Document excerpt ->
---

XPS Insulation: R-Value, Moisture Resistance & Buyer's Guide (2026)
XPS Insulation: R-Value, Moisture Resistance & Buyer's Guide
XPS (extruded polystyrene) is the rigid foam you grab when moisture is the primary concern. At <0.3% moisture absorption by volume, it outperforms every other rigid foam in wet environments — foundations, below-grade walls, under-slab, and anywhere else water or soil contact is involved. The pink boards (Owens Corning Foamular) and blue boards (formerly Dow Styrofoam) at every building supply store are XPS. R-4.5 to R-5.0 per inch, stable to slightly improving in cold temperatures, with compressive strength grades ranging from 15 psi for walls to 100 psi for highway applications. Two honest caveats: R-value declines 5–10% over 10–15 years as blowing agents dissipate, and XPS carries a higher environmental footprint than EPS.
Quick Answer: XPS delivers R-4.5–5.0 per inch with the lowest moisture absorption of any rigid foam (<0.3% by volume). It's the standard for below-grade foundations, under-slab applications, and high-moisture environments. R-value is stable in cold temperatures (unlike polyiso, which derates 38–50%). Two caveats: R-value drops 5–10% over 10–15 years as blowing agents escape, and its HFC blowing agent has high environmental impact (GWP ~1,430). Cost: $0.30–$0.50/board foot, roughly 2× EPS.

---

List of tasks ->
(A) According to the XPS insulation guide, what is the moisture absorption of XPS by volume?
(B) For each statement, say whether it agrees with the XPS insulation guide, and quote the words that decide it: (i) The R-value of XPS declines over a period of 10 to 15 years. (ii) XPS has a lower environmental footprint than EPS. (iii) XPS costs about half as much as EPS.
The data after the XPS insulation guide comes from another, unrelated source.

Supplied information ->
---

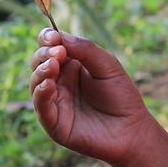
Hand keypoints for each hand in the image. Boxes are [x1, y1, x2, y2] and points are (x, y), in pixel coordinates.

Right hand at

---

Responses to the exercise ->
(A) Less than 0.3% by volume.

(B)
(i) Yes: "R-value declines 5–10% over 10–15 years as blowing agents dissipate"
(ii) No: "XPS carries a higher environmental footprint than EPS"
(iii) No: "Cost: $0.30–$0.50/board foot, roughly 2× EPS"